To do »
Transcribe the listing below word for word, leaving out the pictures.

Exercise input »

┄┄┄┄┄┄┄┄┄┄┄┄┄┄┄┄┄┄┄┄

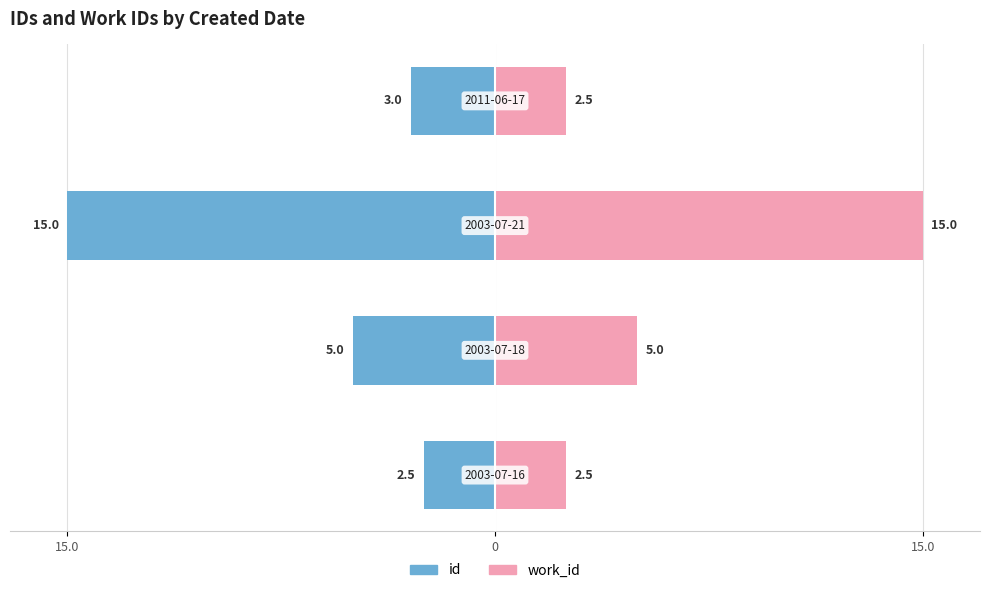

Is it true that id equals -4.2 at 3?

False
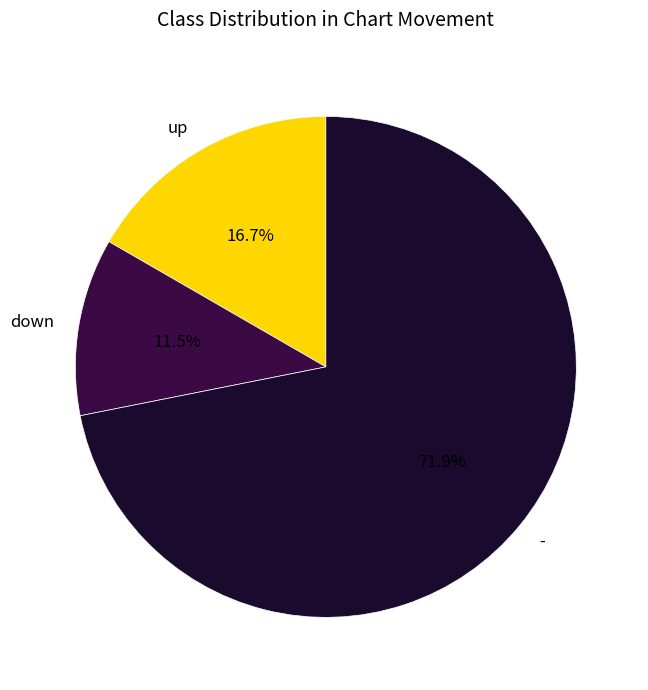

What portion of the pie excludes up?

83.3%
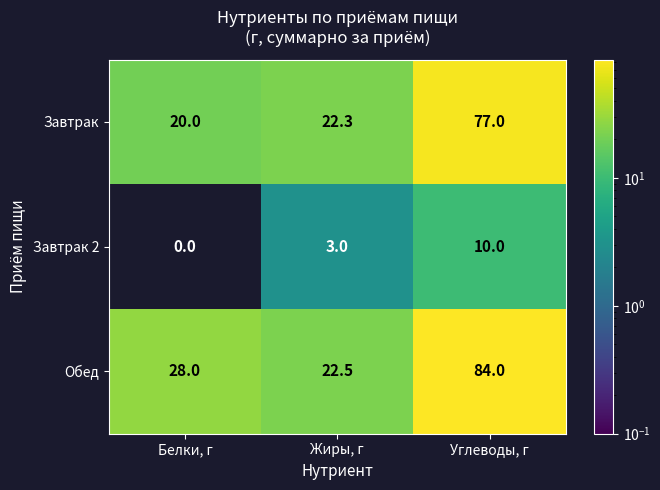

Where is Завтрак nearest to the value 48?

Жиры, г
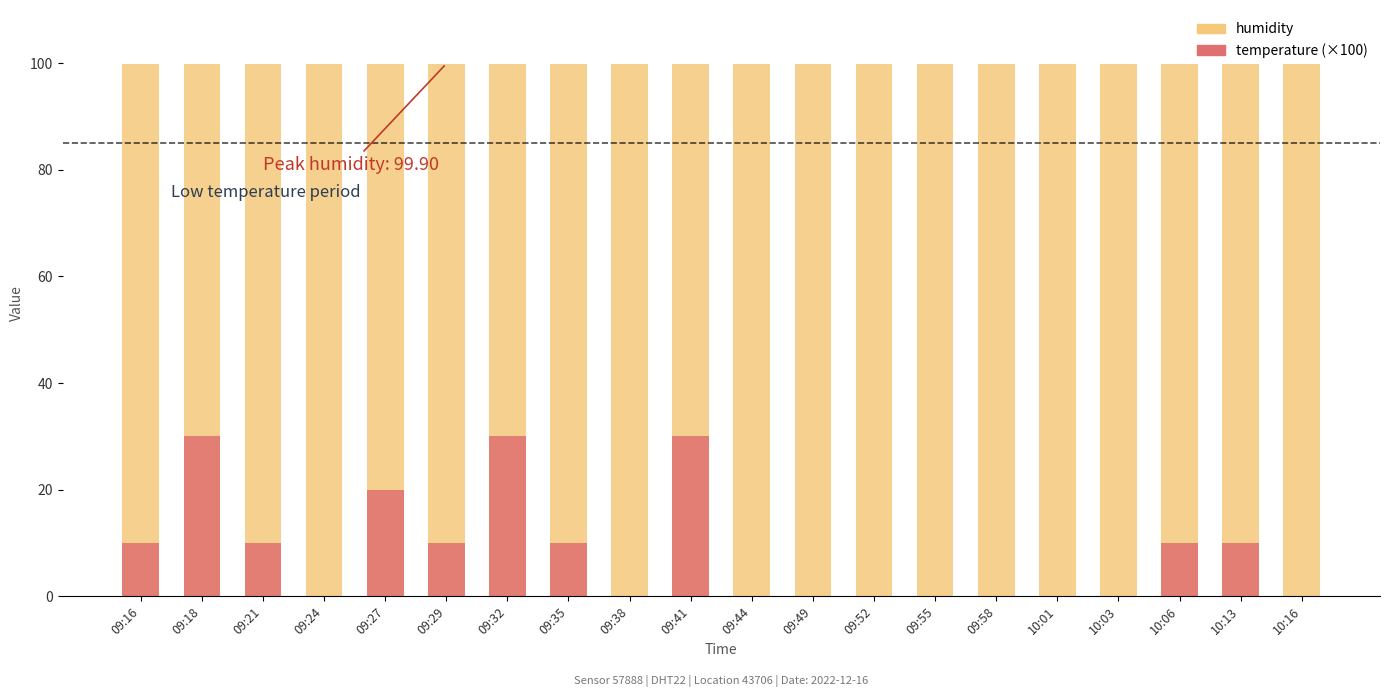

What is the approximate value of humidity at 10:01?

99.9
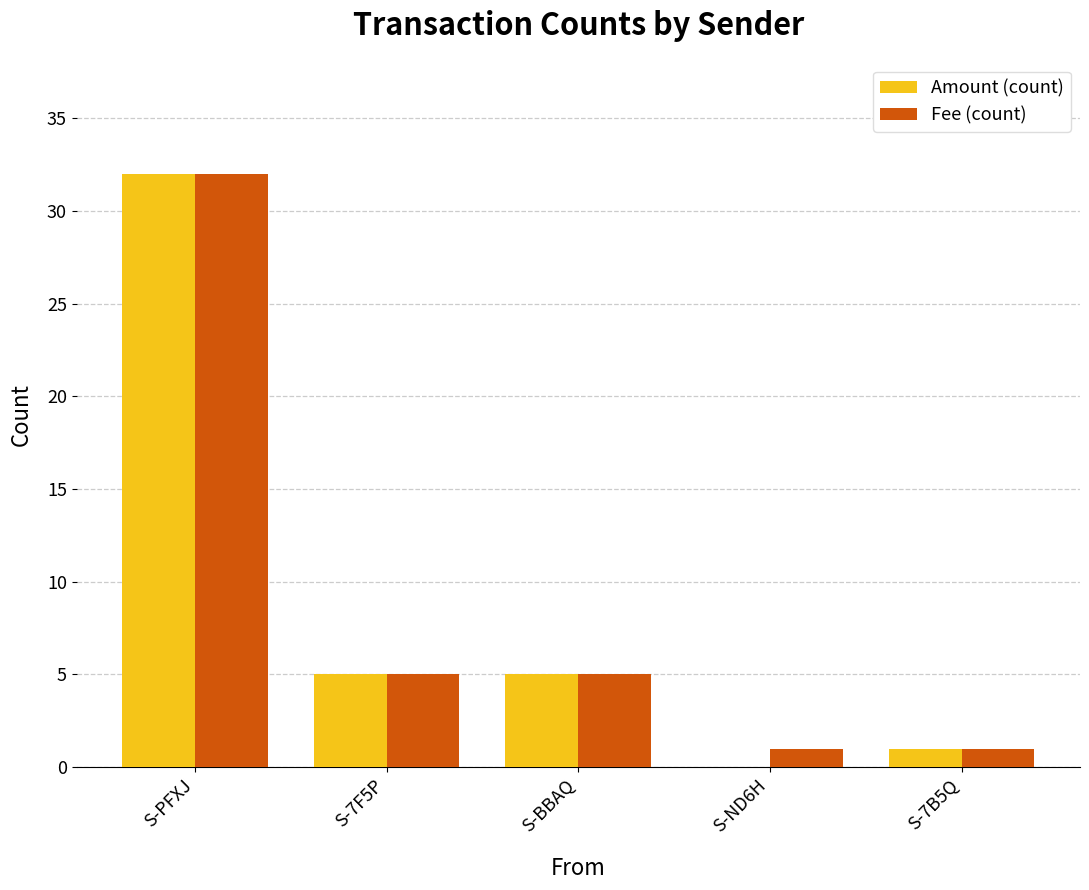

At which category is the sum across all series the highest?

S-PFXJ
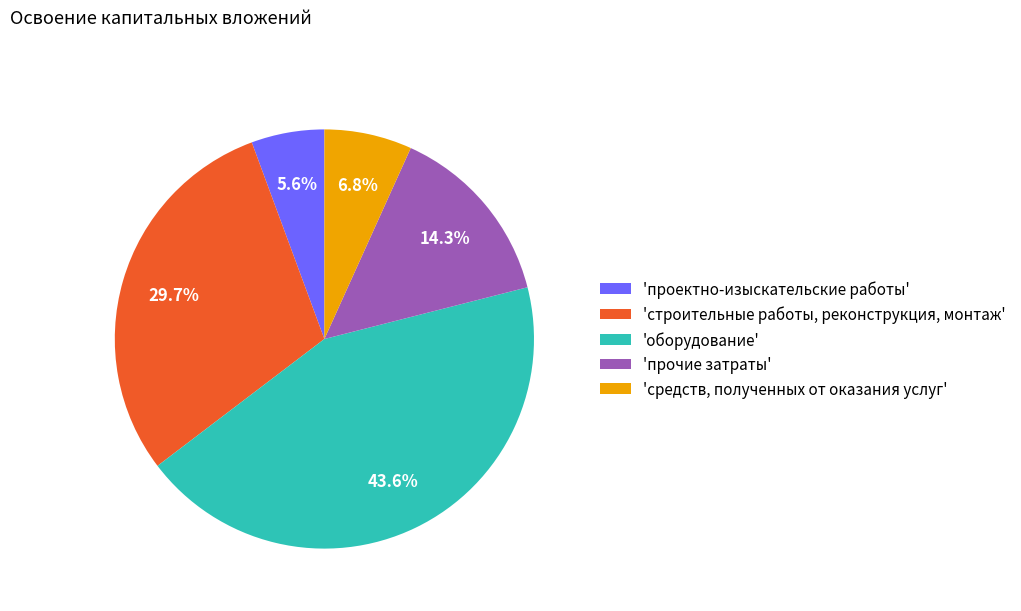

How many segments does this pie chart have?

5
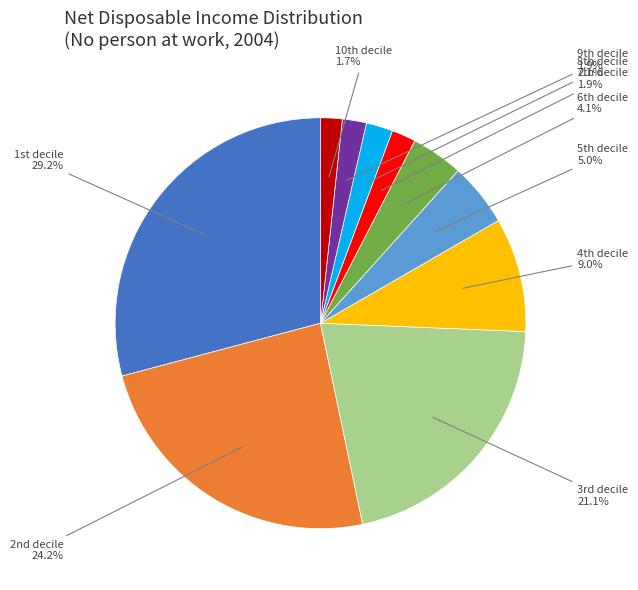

Is there a majority slice in this chart?

No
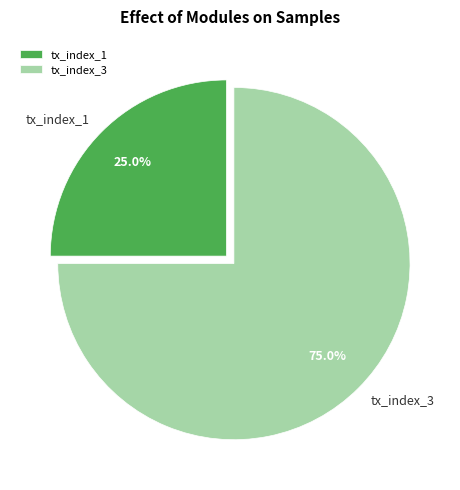

What percentage is the tx_index_3 slice, to the nearest percent?

75%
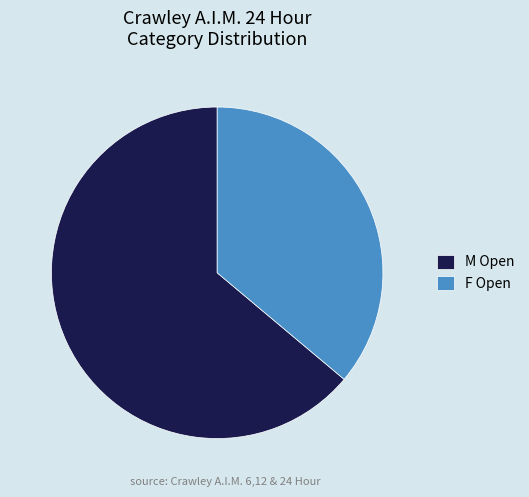

Rank the categories by value from highest to lowest.

M Open, F Open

┄┄┄┄┄┄┄┄┄┄┄┄┄┄┄┄┄┄┄┄

Result for this task »
Is it true that id equals -4.2 at 3?

False

What portion of the pie excludes up?

83.3%

Where is Завтрак nearest to the value 48?

Жиры, г

What is the approximate value of humidity at 10:01?

99.9

At which category is the sum across all series the highest?

S-PFXJ

How many segments does this pie chart have?

5

Is there a majority slice in this chart?

No

What percentage is the tx_index_3 slice, to the nearest percent?

75%

Rank the categories by value from highest to lowest.

M Open, F Open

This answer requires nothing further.